The lease mentioning them putting up the stuff as security doesn't mean your father's LLC has a perfected security interest such that the landlord is even free to hold stuff hostage if the tenant wants to claim it didn't leave it behind but that your father/the LLC changed locks/whatever. That's what the attorney was likely referring to.
"Tenant hereby agrees to execute and deliver financing statements from time to time at Landlord's request for the purpose of perfecting and serving notice to third parties of the security interest herein granted."
Ah, but evidently the landlord didn't pursue refusal to do so as a breach.
As already mentioned, it's not at all clear that the property in question was actually owned by the tenant (and there may not be much in the way of accounts receivable to go after even had the security interest been perfected). If not, failing to ascertain that (and making sure tenant agreed not to put the stuff up as collateral for any loan in future) before bothering to lease the place to them was a mistake.
It's also not clear whether your father ever gave them proper default/breach notice under the lease, but I presume so. And did your father/the LLC get a personal guaranty from individuals who were members/owners of this tenant LLC? I hope so, if the company fell on hard times.
"My step-dad's lawyer is now telling us the contents of the building belong to the lessor and we have no recourse to sell this property to secure the past-due amount they owe."
Read this again; it's garbled. Your father is the "lessor" in the scenario you paint, so ... please clarify. You also do not identify who you mean by "we".

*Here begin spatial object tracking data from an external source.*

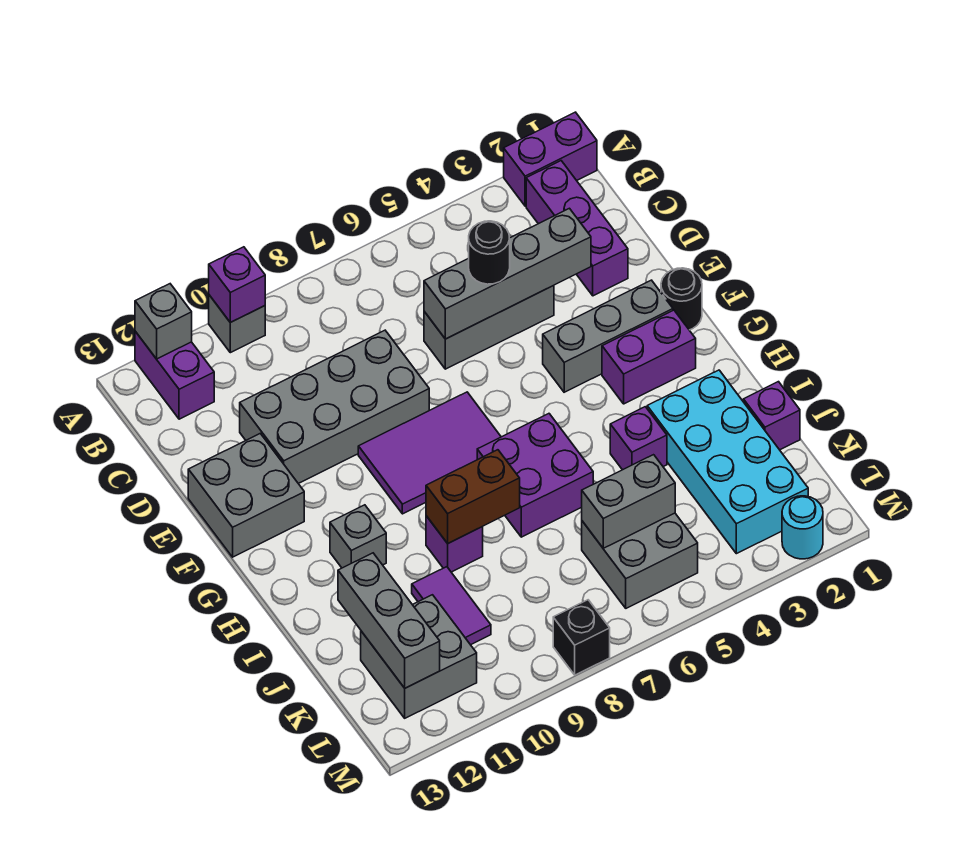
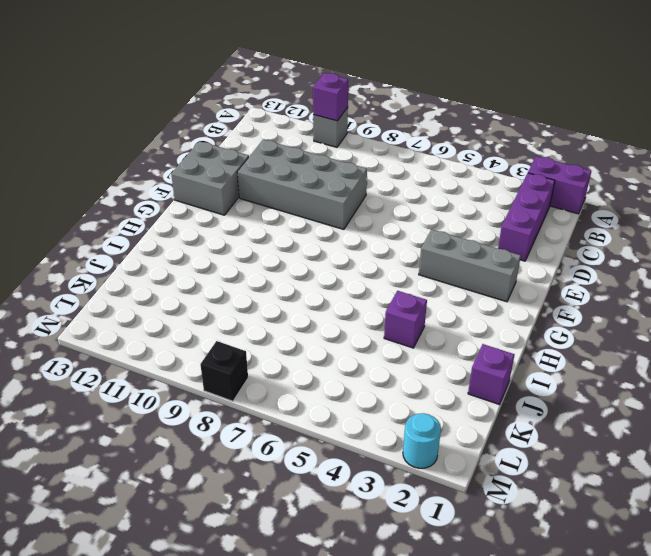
none -> purple brick A12:B12 level 1
none -> grey brick D4:D6 level 1
none -> black round brick F1 level 1

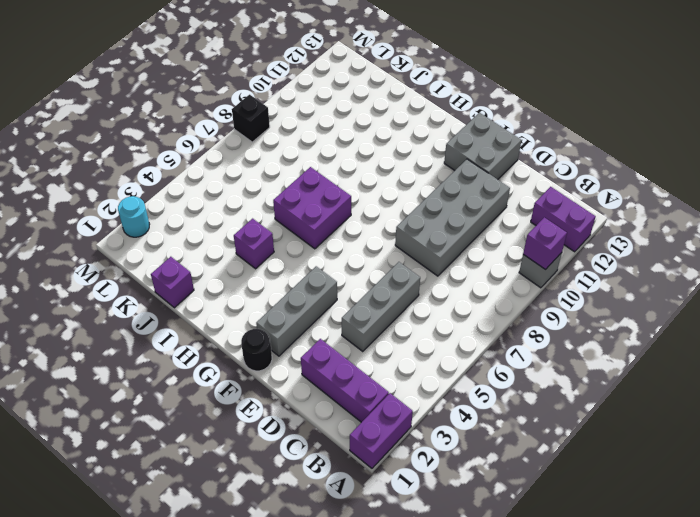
none -> purple tile F7:G9 level 1
none -> purple brick G2:G3 level 1
none -> grey brick H11 level 1

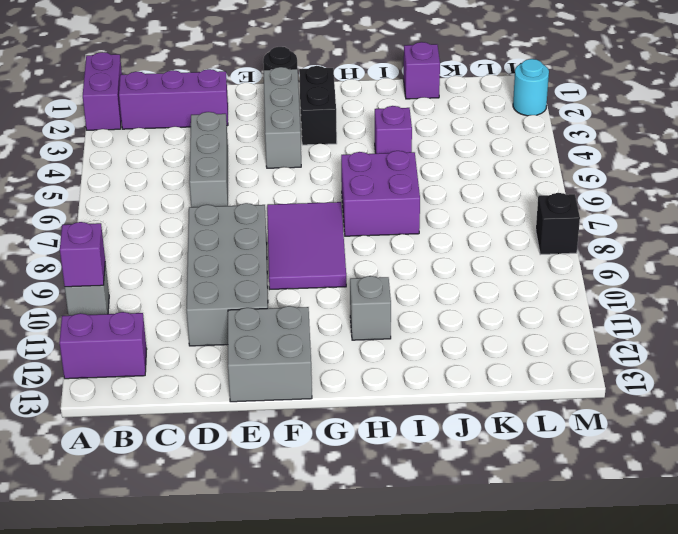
black brick G2:G3 level 1 -> purple brick G2:G3 level 1
none -> cyan brick I2:L3 level 1
none -> purple brick I9 level 1
none -> purple tile J10:K10 level 1

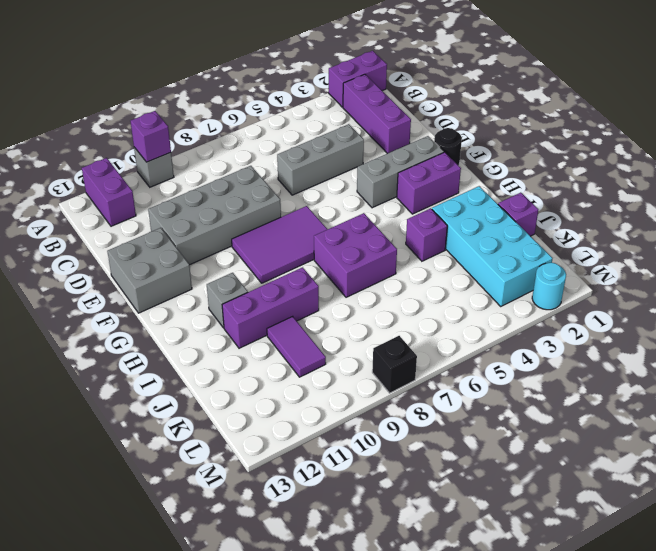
purple brick I9:I11 level 1 -> purple brick I9 level 1
none -> grey brick K5:L6 level 1
none -> grey brick K11:L12 level 1
none -> grey brick A12 level 2

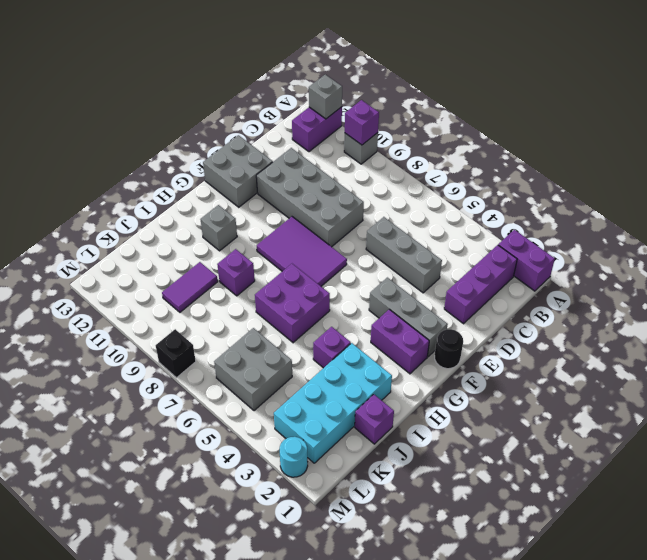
none -> grey brick K11:L12 level 1
none -> grey brick D3:D6 level 2
none -> brown brick I8:I9 level 2

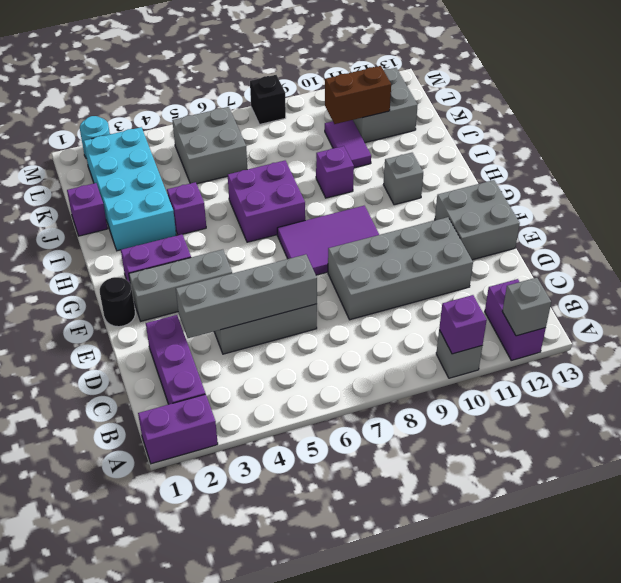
brown brick K10:K11 level 2 -> brown brick I8:I9 level 2
none -> grey brick J12:L12 level 2
none -> grey brick K5:K6 level 2
none -> black round brick D5 level 3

"But the lawyer said something about filing the value of the contents with the county and to be honest, I didn't quite understand what he was saying and he didn't seem like he wanted to put it in laymans terms for me."
You don't say who you are in this equation, but the lawyer's almost certainly talking about the landlord LLC not having perfected its security interest in the stated personal property/equipment/inventory.
"Now one thing I know the Tenant's never did was deliver financing statements even when we requested them."
And your father/the LLC did ... what in response? What's the consequence in the lease provisions for refusing to do so and did the landlord declare a breach?
"So do we have any options?"
That's not a question reasonably put to strangers, I'm afraid. Obviously, the landlord is free to sue the tenant for breach of the lease. Twelve grand isn't a ton of money, so I wouldn't spend a ton of money on an attorney to pursue even if the lease calls for the tenant to cover attorney fees in the event of breach.